» Document passage
● ● ●

Daily Pathtracer 12: GPU Buffer-Oriented D3D11

Introduction and index of this series is here.

In the previous post, I changed the CPU path tracer from recursion (depth first) based approach to “buffer based” (breadth first) one. It got slightly slower on PC, and stayed around the same performance on a Mac.

I was curious how a similar approach would work on the GPU. Would it be slower or faster than a “super naïve GPU path tracer” I had before? No idea! Let’s find that out. Maybe we’ll learn something along the way.

Time for another confession: while I “conceptually” know how a GPU works, and have read & heard a lot of material on the topic, I don’t have much “actual” experience in optimizing compute shaders. Last time I was doing “serious” shader optimization was regular vertex/pixel shader workloads, and that was some years ago too. So I surely lack intuition in optimization approaches & experience with available tools! Everything below might be a complete blunder, and/or I might be making wrong conclusions. You’ve been warned!

Current depth-first GPU implementation

Recall that in my current GPU attempt (see Metal and D3D11 posts), each compute shader invocation maps to one pixel on screen. It traces several “full” ray paths; with rays being scattered off surface hits, extra rays being sent towards light sources, and so on.

Intuitively, while ray execution patterns past the primary eye rays “must be bad” for the GPU (they would be going all over the place, hitting different materials etc.)… It also has a great thing: there’s very little memory traffic. It only needs to read ~50 sphere and material structs, and only needs to write a single color per pixel.

This initial direct GPU version runs at 778 Mray/s on a PC with GeForce GTX 1080 Ti.

Initial buffer-based GPU implementation

Let’s for a moment pretend that GPU compute shader programming model does not have any unique properties or gotchas, and do the “most simple” buffer oriented implementation. It is structured very much like the buffer-oriented CPU implementation:

  1. One compute shader evaluates primary camera rays, and writes out their contribution into the image.
  • Primary ray hits can only contribute emissive color in case they hit a light directly, or a sky color in case they don’t hit anything.
  • However, whenever they hit a surface they can produce more rays for the next ray bounce: scattered ray, or a light sampling (“shadow”) ray. These new rays are appended into a StructuredBuffer with all the ray data (ray, attenuation so far, pixel location, etc.). Like this:
  1. Next up, I do a number of “bounce” iterations. This does an “indirect” compute shader dispatch (one thread for each bounce/shadow ray produced in the earlier pass). The compute shader traces these new rays (coming from a StructuredBuffer produced earlier), evaluates their own contribution, adds it to the image at ray locations, and each ray surface hit can produce more rays for the next bounce. These new rays are written into another StructuredBuffer. Then, repeat this same step again up to N bounce iterations, swapping input & output ray buffers.

This initial commit is here.

Performance: 103 Mray/s (recall that our baseline is 778 Mray/s for the simple depth-first tracer).

༼ ༎ຶ ෴ ༎ຶ༽

That’s not good at all! Also, it had a subtle lighting difference compared to the CPU implementation, mostly visible on the glass sphere. Here are images: CPU, GPU and increased contrast difference. The difference image revealed some block-like patterns too. Something is not good!

● ● ●

» Dataset entries
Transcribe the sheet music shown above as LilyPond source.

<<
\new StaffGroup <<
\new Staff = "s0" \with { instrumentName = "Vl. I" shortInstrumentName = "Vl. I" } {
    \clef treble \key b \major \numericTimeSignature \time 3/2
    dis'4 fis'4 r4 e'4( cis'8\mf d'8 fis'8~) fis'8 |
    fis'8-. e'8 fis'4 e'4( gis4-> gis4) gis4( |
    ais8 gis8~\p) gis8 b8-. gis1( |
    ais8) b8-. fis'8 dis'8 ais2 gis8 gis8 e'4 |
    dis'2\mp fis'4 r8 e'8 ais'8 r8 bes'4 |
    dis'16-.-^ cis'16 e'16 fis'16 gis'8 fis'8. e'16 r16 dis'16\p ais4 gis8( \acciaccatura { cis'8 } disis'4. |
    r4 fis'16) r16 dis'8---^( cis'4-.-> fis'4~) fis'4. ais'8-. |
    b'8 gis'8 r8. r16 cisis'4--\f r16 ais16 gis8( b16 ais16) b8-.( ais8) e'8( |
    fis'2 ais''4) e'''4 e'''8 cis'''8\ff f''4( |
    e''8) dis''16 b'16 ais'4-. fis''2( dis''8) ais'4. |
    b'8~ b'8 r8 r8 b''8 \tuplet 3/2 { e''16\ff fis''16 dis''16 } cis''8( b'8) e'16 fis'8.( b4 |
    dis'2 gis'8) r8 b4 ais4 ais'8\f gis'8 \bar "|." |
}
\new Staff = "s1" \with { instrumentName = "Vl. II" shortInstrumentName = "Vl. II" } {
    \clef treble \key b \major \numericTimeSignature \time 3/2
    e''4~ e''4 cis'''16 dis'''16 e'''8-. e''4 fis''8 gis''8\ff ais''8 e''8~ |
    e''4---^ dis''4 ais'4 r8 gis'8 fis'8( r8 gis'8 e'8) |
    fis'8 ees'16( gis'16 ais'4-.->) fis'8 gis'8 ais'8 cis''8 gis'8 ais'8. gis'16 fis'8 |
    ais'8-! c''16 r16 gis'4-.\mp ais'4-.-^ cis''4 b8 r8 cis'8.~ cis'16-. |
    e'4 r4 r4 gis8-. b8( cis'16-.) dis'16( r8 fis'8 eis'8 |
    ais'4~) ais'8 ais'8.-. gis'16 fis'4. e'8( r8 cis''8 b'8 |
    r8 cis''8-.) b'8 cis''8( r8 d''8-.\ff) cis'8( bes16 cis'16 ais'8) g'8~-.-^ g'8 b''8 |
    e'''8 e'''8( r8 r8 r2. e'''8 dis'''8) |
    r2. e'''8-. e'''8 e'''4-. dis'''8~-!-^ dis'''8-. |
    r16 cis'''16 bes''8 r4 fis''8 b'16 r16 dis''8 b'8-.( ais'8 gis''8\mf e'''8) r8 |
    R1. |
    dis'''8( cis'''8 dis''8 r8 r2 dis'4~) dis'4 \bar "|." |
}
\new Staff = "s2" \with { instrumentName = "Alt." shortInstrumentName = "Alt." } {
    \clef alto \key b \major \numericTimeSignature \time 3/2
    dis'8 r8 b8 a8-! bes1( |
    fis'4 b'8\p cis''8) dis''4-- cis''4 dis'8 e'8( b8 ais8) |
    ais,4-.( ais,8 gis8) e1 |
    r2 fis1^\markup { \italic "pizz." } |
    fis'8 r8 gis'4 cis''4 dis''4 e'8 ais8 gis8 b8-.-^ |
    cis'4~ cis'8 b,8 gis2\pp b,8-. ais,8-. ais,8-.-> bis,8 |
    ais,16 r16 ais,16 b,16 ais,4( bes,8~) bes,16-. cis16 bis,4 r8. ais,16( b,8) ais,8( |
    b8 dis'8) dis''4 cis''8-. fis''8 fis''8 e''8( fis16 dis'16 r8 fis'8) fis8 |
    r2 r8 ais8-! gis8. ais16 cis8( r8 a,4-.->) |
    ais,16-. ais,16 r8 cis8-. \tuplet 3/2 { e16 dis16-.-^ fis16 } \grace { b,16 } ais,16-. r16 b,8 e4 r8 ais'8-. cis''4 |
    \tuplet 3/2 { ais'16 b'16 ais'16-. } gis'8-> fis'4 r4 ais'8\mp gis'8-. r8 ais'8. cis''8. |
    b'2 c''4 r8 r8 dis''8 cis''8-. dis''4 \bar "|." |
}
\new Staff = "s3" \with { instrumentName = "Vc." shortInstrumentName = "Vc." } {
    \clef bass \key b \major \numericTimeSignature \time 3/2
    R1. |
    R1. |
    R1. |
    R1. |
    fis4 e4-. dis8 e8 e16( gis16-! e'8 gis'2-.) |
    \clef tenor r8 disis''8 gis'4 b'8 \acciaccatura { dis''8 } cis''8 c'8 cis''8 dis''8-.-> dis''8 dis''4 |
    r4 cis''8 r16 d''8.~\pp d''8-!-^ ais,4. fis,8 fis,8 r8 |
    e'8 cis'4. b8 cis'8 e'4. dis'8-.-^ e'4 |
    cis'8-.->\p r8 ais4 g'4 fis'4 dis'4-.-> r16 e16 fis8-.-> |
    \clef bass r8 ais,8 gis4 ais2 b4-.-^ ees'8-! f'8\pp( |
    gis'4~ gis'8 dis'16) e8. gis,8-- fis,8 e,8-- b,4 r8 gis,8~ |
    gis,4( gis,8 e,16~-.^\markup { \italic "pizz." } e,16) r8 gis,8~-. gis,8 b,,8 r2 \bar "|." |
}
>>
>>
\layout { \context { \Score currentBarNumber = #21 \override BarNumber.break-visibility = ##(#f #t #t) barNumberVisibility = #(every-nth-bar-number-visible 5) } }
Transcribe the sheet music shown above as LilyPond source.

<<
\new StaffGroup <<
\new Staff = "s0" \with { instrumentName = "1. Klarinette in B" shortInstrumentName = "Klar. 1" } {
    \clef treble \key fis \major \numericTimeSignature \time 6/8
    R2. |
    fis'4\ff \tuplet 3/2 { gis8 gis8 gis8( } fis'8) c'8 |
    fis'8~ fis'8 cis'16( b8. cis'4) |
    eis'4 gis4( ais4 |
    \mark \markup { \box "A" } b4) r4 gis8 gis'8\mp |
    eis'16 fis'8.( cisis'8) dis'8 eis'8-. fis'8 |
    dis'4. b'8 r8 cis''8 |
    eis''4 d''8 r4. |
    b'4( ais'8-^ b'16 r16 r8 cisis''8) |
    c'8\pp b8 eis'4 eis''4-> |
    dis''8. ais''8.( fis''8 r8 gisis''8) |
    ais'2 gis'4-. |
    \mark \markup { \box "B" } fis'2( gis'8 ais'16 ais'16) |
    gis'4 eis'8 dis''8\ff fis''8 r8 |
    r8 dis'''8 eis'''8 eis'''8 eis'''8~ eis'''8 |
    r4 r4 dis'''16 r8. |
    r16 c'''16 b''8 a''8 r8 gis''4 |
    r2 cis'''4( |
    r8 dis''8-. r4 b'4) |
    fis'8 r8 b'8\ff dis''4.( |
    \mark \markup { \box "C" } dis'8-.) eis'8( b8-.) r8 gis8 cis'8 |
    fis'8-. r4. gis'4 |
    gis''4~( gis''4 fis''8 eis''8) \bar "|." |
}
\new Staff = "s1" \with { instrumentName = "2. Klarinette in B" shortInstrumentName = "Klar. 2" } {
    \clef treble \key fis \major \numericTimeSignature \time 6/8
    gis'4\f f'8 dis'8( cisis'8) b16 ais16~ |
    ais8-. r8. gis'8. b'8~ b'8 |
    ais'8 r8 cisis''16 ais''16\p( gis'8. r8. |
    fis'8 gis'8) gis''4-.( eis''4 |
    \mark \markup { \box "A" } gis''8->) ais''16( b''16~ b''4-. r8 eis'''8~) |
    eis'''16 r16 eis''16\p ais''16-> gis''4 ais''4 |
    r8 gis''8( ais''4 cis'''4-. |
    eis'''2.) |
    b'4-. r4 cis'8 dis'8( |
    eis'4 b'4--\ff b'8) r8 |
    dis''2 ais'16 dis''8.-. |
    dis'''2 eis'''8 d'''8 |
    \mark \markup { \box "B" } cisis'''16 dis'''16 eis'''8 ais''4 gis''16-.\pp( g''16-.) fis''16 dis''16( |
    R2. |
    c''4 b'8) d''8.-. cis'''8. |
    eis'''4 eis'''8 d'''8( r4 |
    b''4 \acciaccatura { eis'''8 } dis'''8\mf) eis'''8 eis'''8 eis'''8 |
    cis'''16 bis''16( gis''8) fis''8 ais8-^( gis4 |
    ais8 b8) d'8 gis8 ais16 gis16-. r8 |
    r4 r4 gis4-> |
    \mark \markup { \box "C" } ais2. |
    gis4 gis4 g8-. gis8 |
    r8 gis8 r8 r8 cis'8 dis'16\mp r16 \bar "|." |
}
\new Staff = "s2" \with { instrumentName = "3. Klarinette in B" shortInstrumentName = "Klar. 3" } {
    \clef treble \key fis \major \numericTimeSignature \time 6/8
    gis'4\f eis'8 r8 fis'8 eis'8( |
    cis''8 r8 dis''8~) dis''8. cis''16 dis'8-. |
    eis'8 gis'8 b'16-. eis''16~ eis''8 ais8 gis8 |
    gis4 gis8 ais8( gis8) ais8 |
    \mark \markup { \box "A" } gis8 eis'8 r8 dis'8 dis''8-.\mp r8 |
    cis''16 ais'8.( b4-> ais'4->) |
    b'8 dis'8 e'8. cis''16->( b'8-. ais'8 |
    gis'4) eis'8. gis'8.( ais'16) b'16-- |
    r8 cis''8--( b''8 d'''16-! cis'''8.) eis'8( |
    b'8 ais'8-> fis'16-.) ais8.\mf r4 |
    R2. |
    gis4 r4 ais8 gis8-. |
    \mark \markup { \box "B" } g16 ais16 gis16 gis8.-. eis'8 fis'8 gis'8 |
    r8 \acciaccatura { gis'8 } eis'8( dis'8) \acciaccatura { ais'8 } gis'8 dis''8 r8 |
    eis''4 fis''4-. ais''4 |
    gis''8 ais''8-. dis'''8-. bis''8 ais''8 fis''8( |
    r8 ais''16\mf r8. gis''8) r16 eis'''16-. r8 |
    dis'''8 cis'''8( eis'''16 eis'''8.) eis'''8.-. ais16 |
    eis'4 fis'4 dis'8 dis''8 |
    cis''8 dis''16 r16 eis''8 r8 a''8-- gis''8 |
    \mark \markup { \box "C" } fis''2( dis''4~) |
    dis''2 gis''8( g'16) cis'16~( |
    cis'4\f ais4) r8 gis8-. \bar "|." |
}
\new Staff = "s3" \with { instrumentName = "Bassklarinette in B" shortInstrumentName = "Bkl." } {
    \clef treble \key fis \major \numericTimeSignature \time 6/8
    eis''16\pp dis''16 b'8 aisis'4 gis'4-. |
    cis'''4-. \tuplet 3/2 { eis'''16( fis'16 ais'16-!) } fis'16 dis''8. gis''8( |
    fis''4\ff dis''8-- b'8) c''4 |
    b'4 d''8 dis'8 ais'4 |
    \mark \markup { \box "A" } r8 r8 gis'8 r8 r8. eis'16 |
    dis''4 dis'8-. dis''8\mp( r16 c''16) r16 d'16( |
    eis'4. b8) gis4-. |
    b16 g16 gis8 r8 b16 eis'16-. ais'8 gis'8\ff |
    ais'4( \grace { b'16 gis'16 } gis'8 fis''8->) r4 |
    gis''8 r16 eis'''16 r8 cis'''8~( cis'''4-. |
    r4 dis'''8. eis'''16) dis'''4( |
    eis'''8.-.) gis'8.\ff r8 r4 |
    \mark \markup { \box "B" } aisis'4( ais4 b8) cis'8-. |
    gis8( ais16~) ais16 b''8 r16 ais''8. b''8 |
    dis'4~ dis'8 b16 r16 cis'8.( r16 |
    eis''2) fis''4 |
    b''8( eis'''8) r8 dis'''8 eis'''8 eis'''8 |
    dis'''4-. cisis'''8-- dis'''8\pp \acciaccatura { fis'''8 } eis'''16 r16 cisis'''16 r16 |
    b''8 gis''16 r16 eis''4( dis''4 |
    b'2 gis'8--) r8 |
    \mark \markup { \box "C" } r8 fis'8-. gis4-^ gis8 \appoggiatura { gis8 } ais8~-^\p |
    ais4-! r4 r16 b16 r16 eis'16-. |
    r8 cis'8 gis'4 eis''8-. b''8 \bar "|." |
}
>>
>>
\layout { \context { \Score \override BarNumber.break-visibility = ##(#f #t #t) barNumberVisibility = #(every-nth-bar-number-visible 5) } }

● ● ●

» Tasks to perform
**1.** Reproduce word for word the passage of the path tracer post starting with "Intuitively, while ray" and going on through "GTX 1080 Ti.".
**2.** Does the path tracer post support each statement below? Answer yes or no for each, and quote the words of the post that decide it.
(a) The initial direct GPU version reaches 778 Mray/s on a PC with a GeForce GTX 1080 Ti.
(b) Switching the CPU path tracer to the buffer-based approach made it slightly faster on PC.
(c) The first buffer-based GPU implementation produced lighting identical to the CPU implementation.

» Results of the exercise
**1.**
Intuitively, while ray execution patterns past the primary eye rays “must be bad” for the GPU (they would be going all over the place, hitting different materials etc.)… It also has a great thing: there’s very little memory traffic. It only needs to read ~50 sphere and material structs, and only needs to write a single color per pixel.

This initial direct GPU version runs at 778 Mray/s on a PC with GeForce GTX 1080 Ti.

**2.**
(a) Yes: "This initial direct GPU version runs at 778 Mray/s on a PC with GeForce GTX 1080 Ti."
(b) No: "It got slightly slower on PC, and stayed around the same performance on a Mac."
(c) No: "it had a subtle lighting difference compared to the CPU implementation, mostly visible on the glass sphere."